« Club 8 signe avec “Don’t Cry Baby, It’s Only A Film” une élégance mélancolique où même les larmes savent poser pour la caméra. »
On reconnaît certains groupes à leur capacité rare de faire entrer la tristesse dans une pièce sans jamais en assombrir les murs. Club 8 possède ce don depuis longtemps. Avec “Don’t Cry Baby, It’s Only A Film”, le duo suédois rappelle qu’il existe une mélancolie légère, presque solaire, celle qui avance en robe claire sur un trottoir mouillé plutôt qu’en drame surjoué.
Dès les premières secondes, le morceau installe un décor. Rien de tapageur, rien de spectaculaire : juste cette science nordique des textures discrètes, des guitares qui brillent à demi, des claviers qui passent comme des nuages bas, et ce tempo qui semble marcher à côté de vous plutôt que devant. Club 8 n’impose jamais, il accompagne. C’est une nuance précieuse à une époque où tant de pop veut immédiatement crier son importance.
Karolina Komstedt chante comme on confie un secret à quelqu’un qui a déjà compris. Sa voix garde cette distance tendre, ce velours sans démonstration qui a toujours fait la singularité du groupe. Elle ne cherche pas l’exploit vocal ; elle préfère l’émotion contenue, beaucoup plus durable. Chaque phrase semble déposée avec soin, comme si elle ne voulait pas froisser l’air autour d’elle.
Le titre est magnifique, presque une nouvelle en six mots. “Don’t Cry Baby, It’s Only A Film” dit tout : le déni élégant, la consolation maladroite, l’envie de minimiser ce qui brûle encore. On connaît tous cette phrase-là, sous mille formes. Ce moment où l’on prétend que ce n’est rien alors que tout tremble à l’intérieur. Club 8 transforme cette mécanique sentimentale en pop miniature.
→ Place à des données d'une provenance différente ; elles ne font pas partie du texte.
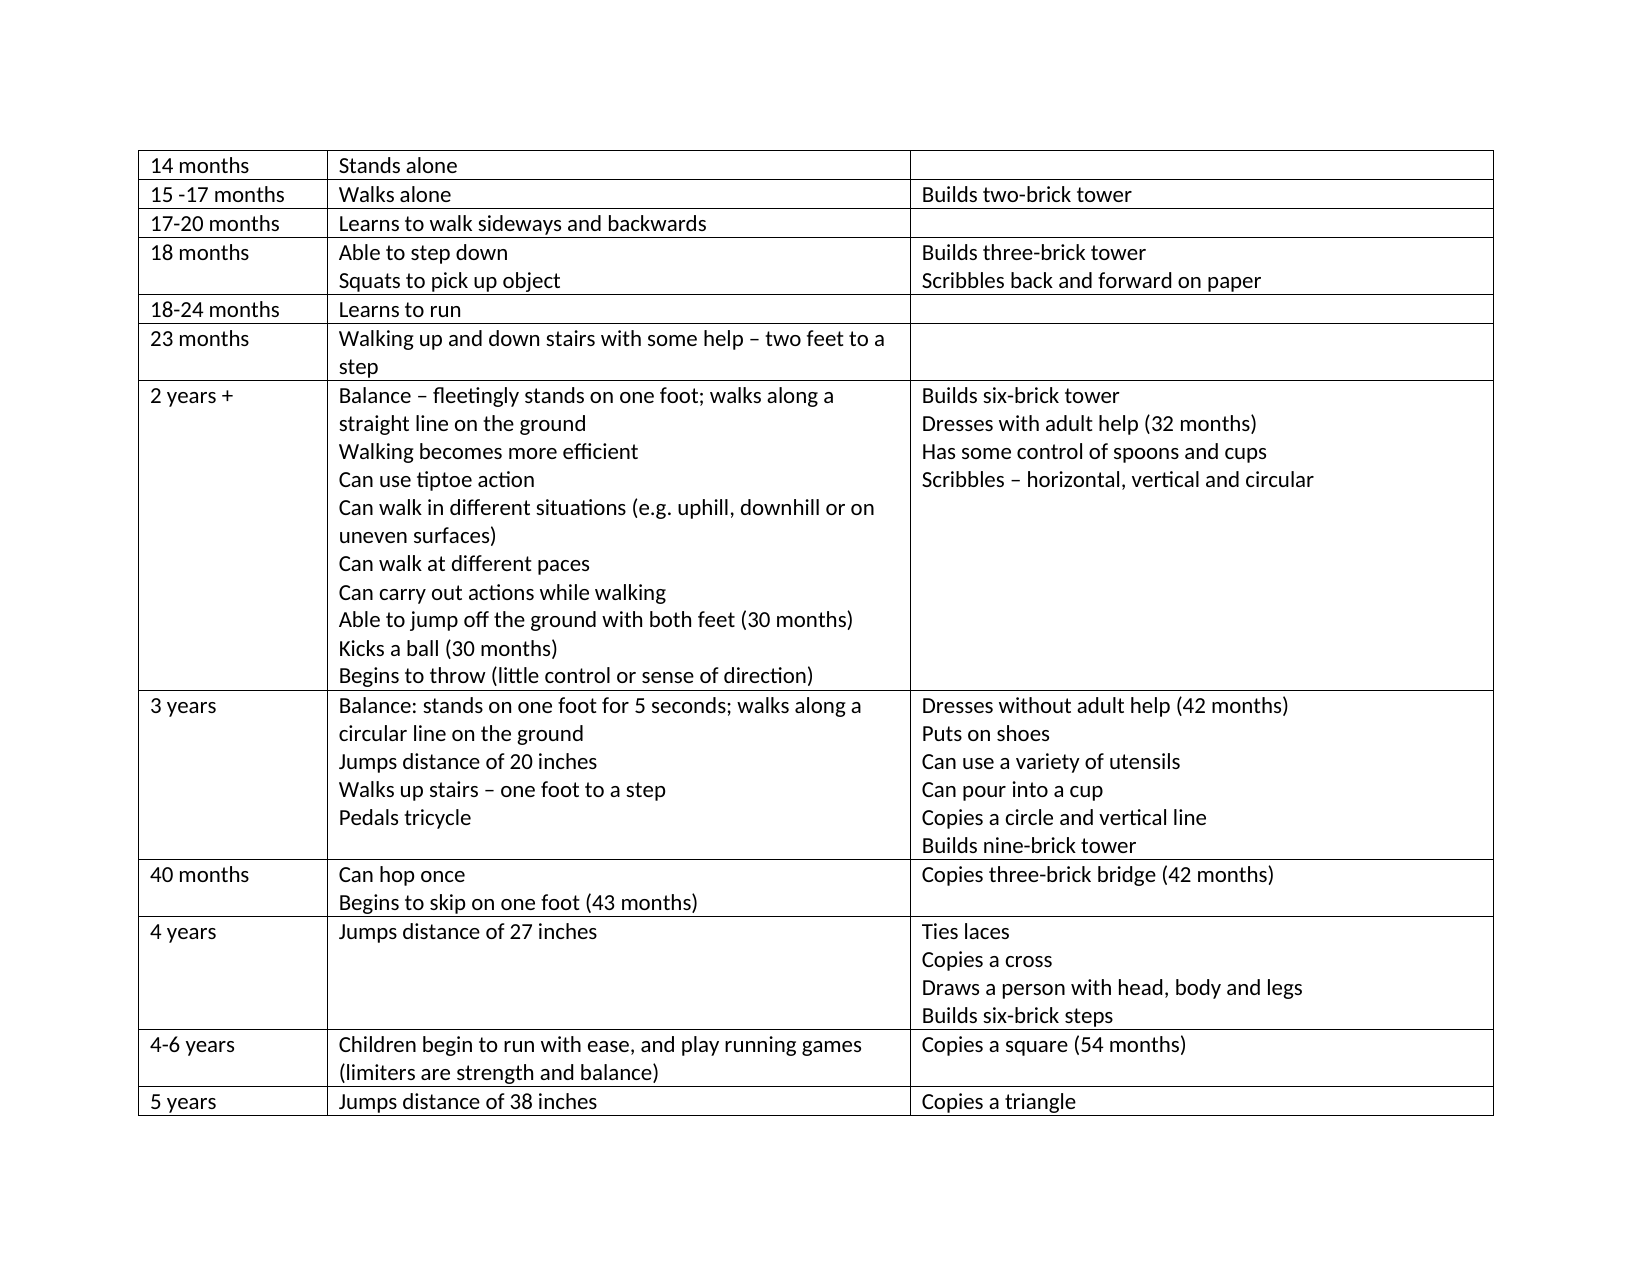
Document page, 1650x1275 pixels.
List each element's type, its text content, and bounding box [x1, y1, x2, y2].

table_cell 5 years [139, 1087, 327, 1115]
table_cell Builds two-brick tower [911, 180, 1493, 208]
table_cell 23 months [139, 324, 327, 380]
table_cell Jumps distance of 27 inches [328, 917, 910, 1029]
table_cell Builds three-brick tower Scribbles back and forward on paper [911, 238, 1493, 294]
table_cell [911, 151, 1493, 179]
table_cell 15 -17 months [139, 180, 327, 208]
table_cell Dresses without adult help (42 months) Puts on shoes Can use a variety of utensils Can pour into a cup Copies a circle and vertical line Builds nine-brick tower [911, 691, 1493, 859]
table_cell Children begin to run with ease, and play running games (limiters are strength and balance) [328, 1030, 910, 1086]
table_cell 4-6 years [139, 1030, 327, 1086]
table_cell Balance – fleetingly stands on one foot; walks along a straight line on the ground Walking becomes more efficient Can use tiptoe action Can walk in different situations (e.g. uphill, downhill or on uneven surfaces) Can walk at different paces Can carry out actions while walking Able to jump off the ground with both feet (30 months) Kicks a ball (30 months) Begins to throw (little control or sense of direction) [328, 381, 910, 690]
table_cell Able to step down Squats to pick up object [328, 238, 910, 294]
table_cell Ties laces Copies a cross Draws a person with head, body and legs Builds six-brick steps [911, 917, 1493, 1029]
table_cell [328, 1087, 910, 1115]
table_cell [911, 324, 1493, 380]
table_cell Walking up and down stairs with some help – two feet to a step [328, 324, 910, 380]
table_cell 3 years [139, 691, 327, 859]
table_cell [911, 295, 1493, 323]
table_cell 4 years [139, 917, 327, 1029]
table_cell Builds six-brick tower Dresses with adult help (32 months) Has some control of spoons and cups Scribbles – horizontal, vertical and circular [911, 381, 1493, 690]
table_cell Copies a triangle [911, 1087, 1493, 1115]
table_cell Walks alone [328, 180, 910, 208]
table_cell Copies three-brick bridge (42 months) [911, 860, 1493, 916]
table_cell Copies a square (54 months) [911, 1030, 1493, 1086]
table_cell 18 months [139, 238, 327, 294]
table_cell 18-24 months [139, 295, 327, 323]
table_cell Learns to walk sideways and backwards [328, 209, 910, 237]
table_cell [911, 209, 1493, 237]
table_cell Balance: stands on one foot for 5 seconds; walks along a circular line on the ground Jumps distance of 20 inches Walks up stairs – one foot to a step Pedals tricycle [328, 691, 910, 859]
table_cell 17-20 months [139, 209, 327, 237]
table_cell 40 months [139, 860, 327, 916]
table_cell Learns to run [328, 295, 910, 323]
table_cell Can hop once Begins to skip on one foot (43 months) [328, 860, 910, 916]
table_cell 2 years + [139, 381, 327, 690]
table_cell Stands alone [328, 151, 910, 179]
table_cell 14 months [139, 151, 327, 179]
Musicalement, le duo continue de maîtriser ce mélange qui lui appartient : dream pop, indie pop, sophistication rétro et simplicité apparente. Les arrangements ne surchargent jamais l’espace. Ils laissent la chanson respirer, et c’est précisément cette respiration qui touche. Beaucoup d’artistes remplissent ; Club 8 suggère.
Personnellement, j’aime ce type de morceau pour sa pudeur. Il refuse la performance émotionnelle. Il ne mendie pas l’attention. Il reste là, calme, bien habillé, presque timide, puis finit par vous suivre toute la journée sans prévenir. C’est souvent le signe des grandes chansons discrètes : elles reviennent quand le vacarme s’éteint.
Il y a aussi quelque chose de cinématographique, évidemment, mais pas au sens grandiloquent du terme. Plutôt un vieux générique de fin, une ville qui défile derrière une vitre, un visage qui hésite entre sourire et regret. Club 8 sait filmer les sentiments avec peu de lumière.
Après tant d’années de carrière, le duo conserve ce que beaucoup perdent vite : la grâce. “Don’t Cry Baby, It’s Only A Film” n’essaie pas de rajeunir, de courir après les tendances ou de se déguiser en nouveauté. Il préfère rester intemporel. Et dans un paysage saturé d’effets, cette douceur maîtrisée devient presque radicale.